We have our last question from Mr. Damien Conover from Morningstar. Damien Conover - Morningstar: Just a product specific question on Taxotere in the emerging markets. It looks like sales were down about 30% in the quarter. I think, traditionally as we look at some of these products entering the latter parts of their lifecycle in emerging markets, we kind of expect a little bit longer of a tail. Just I was wondering, if there is anything specific going on with Taxotere in the emerging markets?
Now once again, you have seen the affect of Turkey, but besides there is nothing to report. We have a similar situation inside and outside. But once again, we had a price cut in Turkey, which additionally damaged the performance of some products.

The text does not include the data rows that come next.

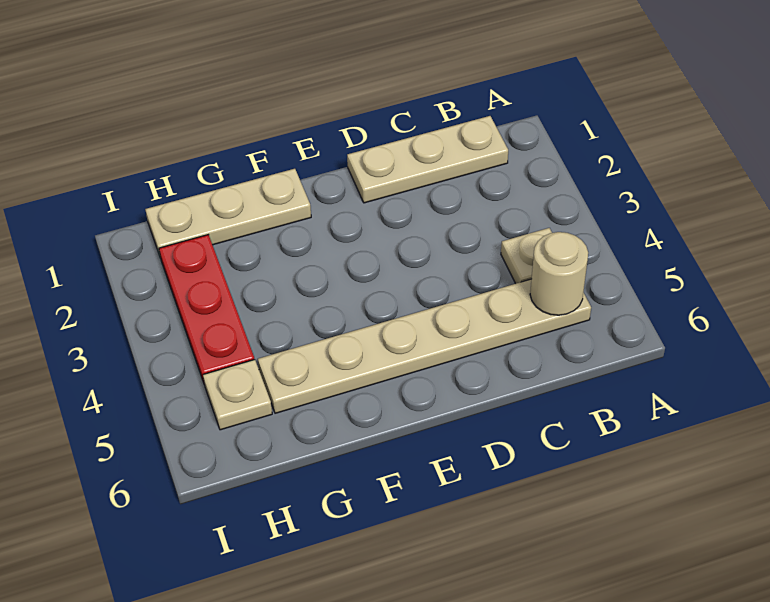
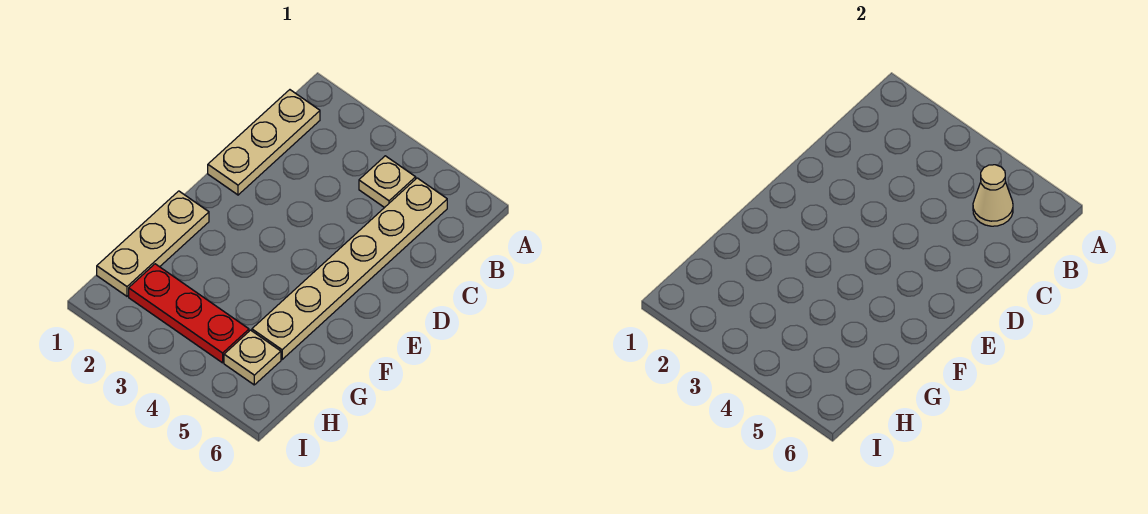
tan 1x1 round brick [530,232,588,315] -> tan 1x1 cone [973,165,1013,226]

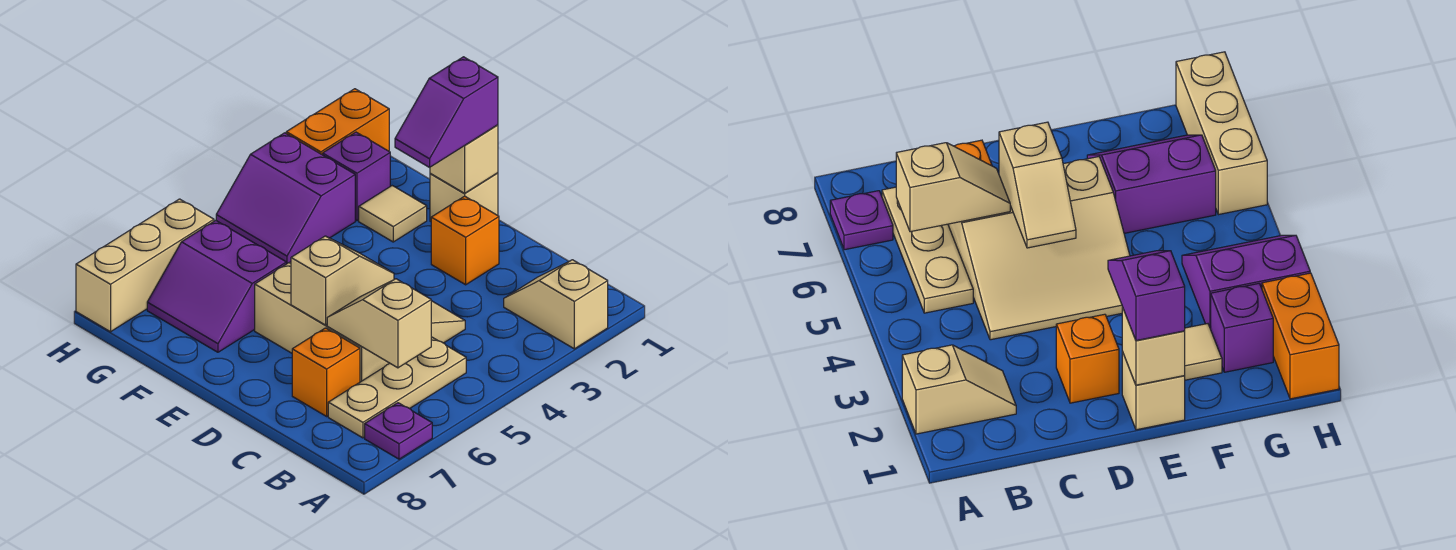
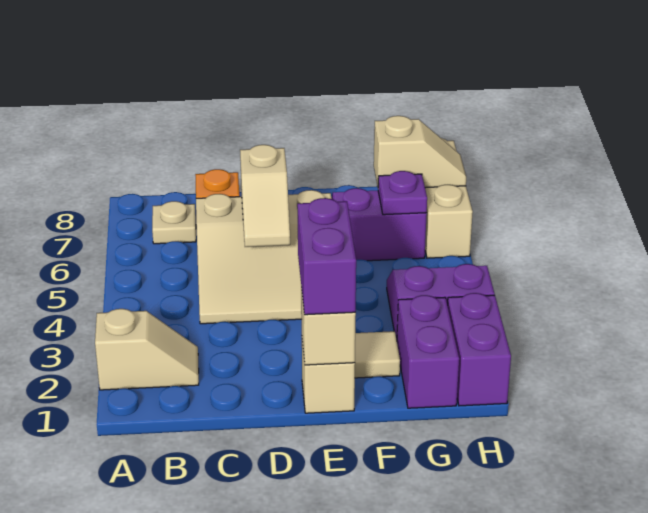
purple 1x1 plate [365,403,432,459] -> purple 1x1 plate moved to [378,171,427,215]
tan 1x3 plate [328,337,466,438] -> tan 1x1 plate [152,201,196,244]
tan 1x2 slope [327,279,431,368] -> tan 1x2 slope moved to [374,116,466,188]
orange 1x1 brick [431,196,499,285] -> none
purple 1x2 slope [395,57,498,167] -> purple 1x2 brick [297,198,356,315]
purple 1x1 brick [323,132,390,221] -> purple 1x2 brick [397,295,459,408]
orange 1x2 brick [286,89,389,155] -> purple 1x2 brick [447,293,511,406]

All right, so I think it's time to wrap up. In our view a solid quarter obviously a busy quarter. We've been busy integrating not only Genzyme, but also Merial, because Merial is now a wholly-owned company. And I think we've spend a good amount of time thinking about how to integrate both and we now move really over the coming quarters into execution mode. Clearly driving the synergies out of our businesses, making sure that we can now drive a lot of the revenue synergies, which we really don't quantify at the moment. But it's pretty clear on businesses like Renal and in particular Biosurgery that there can be a significant benefit from having Sanofi sales reps behind that. In terms of guidance, I think we've overcome a number of things. And there is an increased guidance, because we are more positive on our outlook, but as always, we continue to drive the businesses as hard as we can. A number of things I think will come back on the 6th of September, as you know, we're doing an investor seminar. We'll be able to deeper dive into each of these different businesses, have a look at some of the medium-term outlook for those businesses. So we'll certainly look forward to seeing all of you there. And let's says, in the meantime we continue to march trough the cliff, getting it further and further behind us. And we are driving our growth platforms. And I think I am personally extremely excited about the opportunities that both Merial and Genzyme present for the business. And also I'll just come back and say, look for a company where everybody thinks there's no pipeline, having six NMEs to file over the next nine months, is something I don't think I've ever seen in my career before. So I think that provides a very positive outlook for where our R&D could go in the future as well. So thanks everybody for listening. And hopefully we'll see many of you on 6th of September. Thank you.
Ladies and gentlemen this concludes the conference call. Thank you all for your participation. You may now disconnect.